渡辺篤史の建もの探訪 3つの箱の入れ籠の家 は、ご夫婦と娘さん、3人家族と愛犬1匹の為の住まいです。
建物の外観は、白いガルバリウム鋼板の壁に片流れ屋根が印象的な、シンプルモダンデザイン。
アプローチはコンクリート床で、建物周りは砂利敷き。
シンボルツリーのシマトネリコが、全体のアクセントとなっています。

建物の入口は引っ込んだ部分にあり、3つの箱が入れ籠状に入る形となります。
一番小さい箱が白い壁で正面はガラス窓、その外側となる中間の箱が木板仕上げで、それぞれ表情も変えているのです。
その箱の隙間が通路や部屋となる、最近建築家の設計で使われることが増え始めたタイプの住まいです。

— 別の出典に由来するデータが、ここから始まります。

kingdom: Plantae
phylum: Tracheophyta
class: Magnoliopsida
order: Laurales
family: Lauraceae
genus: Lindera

アプローチから徐々に階段で下がり、一番小さい箱が玄関部分です。
大きな引き戸の玄関で、スチール芯の木製サッシのようです。
引き寄せ錠とモヘアで、断熱や気密性を確保しています。

玄関収納は、スカイブルーのアンティーク調家具。
天井の一部は四角く穴が開き、上部の中間箱の空間と繋がっています。
玄関右手が細長い書斎、中間の下見板の木製壁と外側の白い壁に囲まれる空間です。
窓は外面の四角い窓に加えて、箱の隙間に大きなの窓が付きます。
その窓の外の天井もガラスの床、外と中間の箱の間はガラスで仕切られるかたちです。
三角形の机や仕切り壁に上部の窓など、細長い空間を上手く使える配慮と3つの入れ籠を強調するデザインでまとめています。

玄関床やステップ階段は土間に塗装仕上げ、現在は小さいお子さんの為にワンステップ目を木の箱で覆っています。
そのステップを上がって左手が寝室、白い空間で家具も白です。
外回りの四角い窓が3つ、隙間の大窓など、窓部分は書斎と同様でかなり明るい細長めの寝室空間です。
ただ中間箱部分の壁は白、書斎と違ってインテリアの統一感を重視したようです。

ステップの反対側が水廻り、トイレと洗面台と洗濯機がワンルーム、浴室も透明ガラスの壁や扉で仕切られるプライベート水廻り空間です。
洗面カウンターはモザイクタイル仕上げで浴槽周りと同じ仕上げ、浴室壁は2面がFRP、1面がガラスで1面が中間箱の下見板仕上げとなります。
コンパクトな四角窓に通常サイズの鏡や洗面器と、広めの空間ながらすっきりまとめています。
この洗面所の壁の上部が、書斎空間と繋がる窓となります。

ステップから繋がる階段を上がると、途中に中間階のロフトスペースがあります。
天井高さはロフトながら、空間としてはリビングやプレイルームのような造りで、他の空間とは腰壁上のガラス壁で繋がります。
腰壁をまたいで入り、床の一部が四角いガラス(玄関上の四角い開口)と、なんとも微妙ながら魅力のある空間です。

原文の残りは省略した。